Eglise Saint-Etienne
Érigée entre 1862 et 1878 grâce à la générosité des paroissiens de Branne, cette église néo-gothique abrite des vitraux de Joseph Villiet, maître verrier bordelais, et des peintures remarquables ornant son chevet.
Histoire
Au cœur du bourg de Branne, aux portes de l'Entre-Deux-Mers, l'église Saint-Étienne-et-Sainte-Luce se dresse comme le fruit d'une volonté collective rare : celle d'une communauté rurale qui, au tournant du Second Empire, décida de se doter d'un lieu de culte à la hauteur de sa foi. Inscrite aux Monuments Historiques en 2021, elle témoigne du dynamisme architectural et spirituel de la Gironde au XIXe siècle. Ce qui rend cet édifice véritablement singulier, c'est la conjugaison de talents artistiques de premier ordre mobilisés pour une église de bourg. Les vitraux signés Joseph Villiet — figure incontournable du vitrail bordelais du XIXe siècle — inondent la nef d'une lumière colorée d'une qualité exceptionnelle, tandis que les peintures du chevet, attribuées à Ricaud, confèrent à l'abside une profondeur théologique et esthétique rarement atteinte dans les églises rurales de la région. La visite offre une expérience à la fois contemplative et érudite. On entre dans l'église comme on entre dans un manifeste de générosité : chaque pierre, chaque vitrail raconte l'histoire d'une communauté qui s'est saignée aux quatre veines pour offrir à son village un monument digne. L'atmosphère intérieure, baignée de lumières fragmentées par les verrières de Villiet, invite à la lenteur et à l'observation minutieuse des détails iconographiques. Le cadre de Branne, petite ville de l'Entre-Deux-Mers nichée sur la Dordogne, ajoute à la visite un charme supplémentaire. Entre vignobles et coteaux, l'église se fond dans un paysage aquitain typique tout en s'imposant comme un repère architectural incontestable du paysage urbain local. Une halte d'autant plus précieuse qu'elle reste confidentielle, loin des circuits touristiques de masse.
Architecture
L'église Saint-Étienne-et-Sainte-Luce s'inscrit dans le courant néo-gothique qui domine la construction religieuse française du Second Empire. Conçue par Pierre-Paul Courau, elle adopte un plan en croix latine classique, avec une nef principale flanquée de bas-côtés, un transept marqué et un chevet polygonal ou plat accueillant les peintures murales de Ricaud.

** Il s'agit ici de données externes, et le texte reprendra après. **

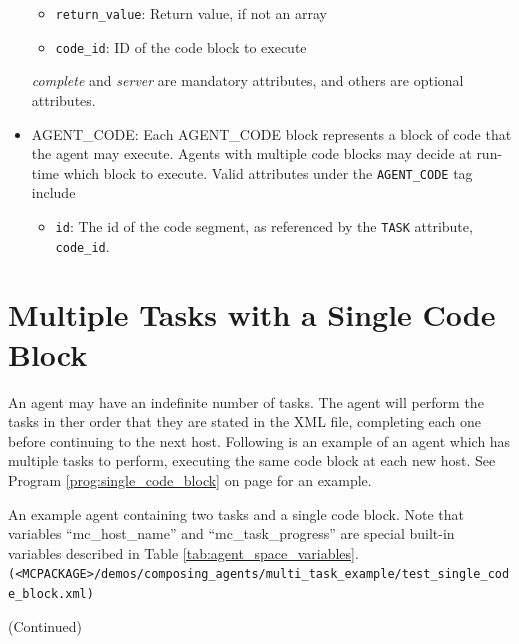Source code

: \documentclass[11pt]{report}
\begin{document}
\begin{itemize}
\begin{itemize}
  \item \texttt{return\_value}: Return value, if not an array
  \item \texttt{code\_id}:      ID of the code block to execute
  \end{itemize}
\textit{complete} and \textit{server} are mandatory attributes, and others are 
optional attributes.  
\item AGENT\_CODE: Each AGENT\_CODE block represents a block of code that 
  the agent may execute. Agents with multiple code blocks may decide at run-time
  which block to execute. Valid attributes under the \texttt{AGENT\_CODE} tag
  include
  \begin{itemize}
    \item \texttt{id}: The id of the code segment, as referenced by the \texttt{TASK} 
      attribute, \texttt{code\_id}.
  \end{itemize}
\end{itemize}

\section{Multiple Tasks with a Single Code Block}
An agent may have an indefinite number of tasks. The agent will perform the tasks
in ther order that they are stated in the XML file, completing each one before
continuing to the next host. Following is an example of an agent which has
multiple tasks to perform, executing the same code block at each new host.
See Program \ref{prog:single_code_block} on page \pageref{prog:single_code_block} 
for an example.
\begin{Program}[p]
\begin{center}
   {\footnotesize \linespread{1.0} 
     }
\end{center}
\caption{An example agent containing two tasks and a single code block.
  Note that variables ``mc\_host\_name'' and ``mc\_task\_progress'' are special built-in variables described in Table \vref{tab:agent_space_variables}.
  \texttt{(<MCPACKAGE>/demos/composing\_agents/multi\_task\_example/test\_single\_code\_block.xml)} }
\label{prog:single_code_block}
\end{Program}
\addtocounter{Program}{-1}
\begin{Program}[p]
\begin{center}
   {\footnotesize \linespread{1.0} 
     }
\end{center}
\caption{(Continued)}
\end{Program}
\end{document}
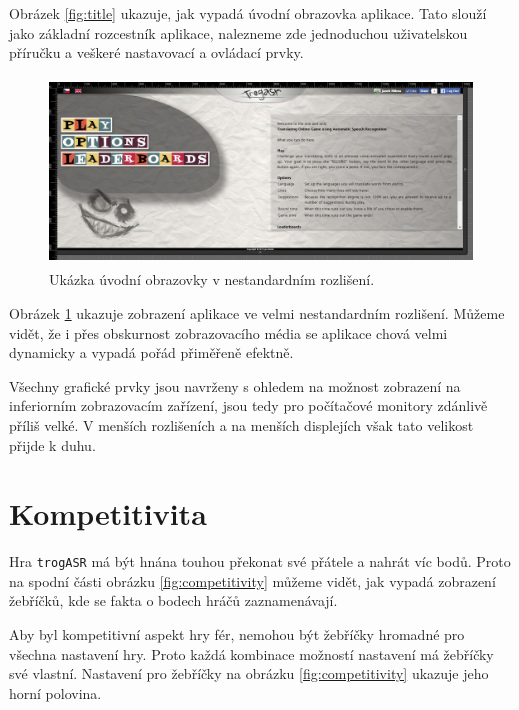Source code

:Obrázek \ref{fig:title} ukazuje, jak vypadá úvodní obrazovka aplikace. Tato slouží jako základní rozcestník aplikace, nalezneme zde jednoduchou uživatelskou příručku a veškeré nastavovací a ovládací prvky.

\begin{figure}[h]
	\centering
	\includegraphics[width=140mm,height=50mm]{img/title_stretch.jpg}
	\caption{Ukázka úvodní obrazovky v nestandardním rozlišení.}
	\label{fig:title_stretch}
\end{figure}

Obrázek \ref{fig:title_stretch} ukazuje zobrazení aplikace ve velmi nestandardním rozlišení. Můžeme vidět, že i přes obskurnost zobrazovacího média se aplikace chová velmi dynamicky a vypadá pořád přiměřeně efektně.

Všechny grafické prvky jsou navrženy s ohledem na možnost zobrazení na inferiorním zobrazovacím zařízení, jsou tedy pro počítačové monitory zdánlivě příliš velké. V menších rozlišeních a na menších displejích však tato velikost přijde k duhu.

\section{Kompetitivita}

Hra \verb|trogASR| má být hnána touhou překonat své přátele a nahrát víc bodů. Proto na spodní části obrázku \ref{fig:competitivity} můžeme vidět, jak vypadá zobrazení žebříčků, kde se fakta o bodech hráčů zaznamenávají. 

Aby byl kompetitivní aspekt hry fér, nemohou být žebříčky hromadné pro všechna nastavení hry. Proto každá kombinace možností nastavení má žebříčky své vlastní. Nastavení pro žebříčky na obrázku \ref{fig:competitivity} ukazuje jeho horní polovina.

Les façades en pierre de taille calcaire, typique de la production architecturale girondine, présentent les caractéristiques formelles du néo-gothique régional : fenêtres à arc brisé, contreforts rythmant les élévations latérales, clocher-porche dominant la façade occidentale. L'intérieur révèle toute la richesse du programme décoratif imaginé pour cet édifice. Les vitraux de Joseph Villiet constituent l'élément le plus remarquable : leurs compositions historiées, leurs couleurs profondes et leur qualité technique en font des œuvres d'art à part entière, dignes des grandes réalisations verrières du XIXe siècle bordelais. La lumière colorée qu'ils projettent sur les parois de calcaire crée une atmosphère particulièrement enveloppante. Le chevet peint par Ricaud vient compléter ce dispositif décoratif avec des représentations théologiques centrées probablement sur les saints titulaires — Étienne, premier martyr chrétien, et Luce, martyre sicilienne — dans une palette néo-byzantine ou néo-gothique cohérente avec l'ensemble de l'édifice.